Via TeachThought

You’ve likely read about something recently that caught your eye.

Game-Based Learning. A new app. A comprehensive literacy strategy.

And that recognition was probably followed up by something else–a tweet with a link to a YouTube channel that blew you away. Or a quote about learning that’s causing you to rethink what you thought you knew about education. Maybe even an idea for project-based learning, a resource from a fantastic PD session, a learning framework from a book, or discovering a new community online.

While there are many new ways to learn in our digital age, encountering new ideas is different than internalizing that thinking and working to integrate it meaningfully. Below are some tips to help you make that transition–from seeing to using the best ideas you see on a daily basis.

1. Start Small

Don’t reinvent everything you do, even if that new “thing” you’ve found suggests to do exactly that. This needs to be sustainable. Start small, even if you’re starting small so that you can change everything.

2. Start Right Away

Within reason. Soon your perception of that new idea or resource will change–lose its shine, or become vague somehow. Start small, and start right away.

3. See Learning as a System

With new changes, adjustments need to be made. Your new assessment strategy, learning app, social media tool, or clever use of analogies will change the ecosystem of how you teach. Which is good. Go with it, not blindly, but with the understanding that if you’re not adapting, you’re likely withering.

4. Reflect

Reflect on what you learned, reflect after further reading, reflect after discussing it with students or colleagues, then reflect after giving it a try. Consider using “How did it go, and how do you know?” to help frame that reflection, which forces you to both confront how you think things went, and then consider the “data” or evidence of that assessment (whether formal or informal).

5. Collaborate

Speaking of sharing it with colleagues, collaboration not only opens up new thinking to further thinking, revision, and extension (a colleague offering up an excellent literacy strategy to go with your new spin on blended learning, for example), but also “puts you on the hook” to see the idea through (unless you want to be known as the teacher who starts a million projects without seeing any through).

6. Listen to Students

They’ll let you know how you’re doing, and how any changes to your teaching are “going.” You just have to be willing to listen with an open mind.

7. Stay Curious

One change to your craft of teaching will undoubtedly lead to another.
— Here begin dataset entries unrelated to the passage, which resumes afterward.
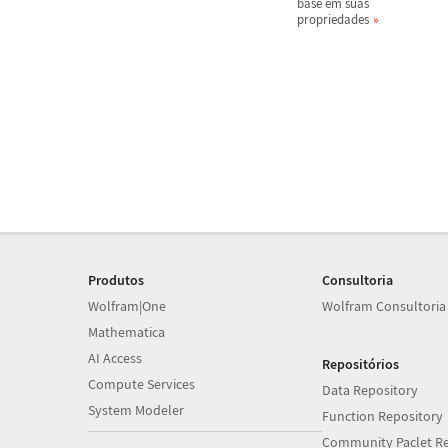
base em suas
propriedades
Produtos
Consultoria
Wolfram|One
Wolfram Consultoria
Mathematica
AI Access
Repositórios
Compute Services
Data Repository
System Modeler
Function Repository
Community Paclet Re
Stay curious, respond to new thinking with a critical eye and a heart full of possibility. Just as you encourage your own students to stay active, engaged, and connected, you too can keep reading about new ideas, connecting to new communities, participating in twitter chats and collegial conversation in order to reflect, and in the process continue to refine yourself professionally, making lasting change in the way you teach.

8. Celebrate Learning!

Because that is the reason we’re all here, yes?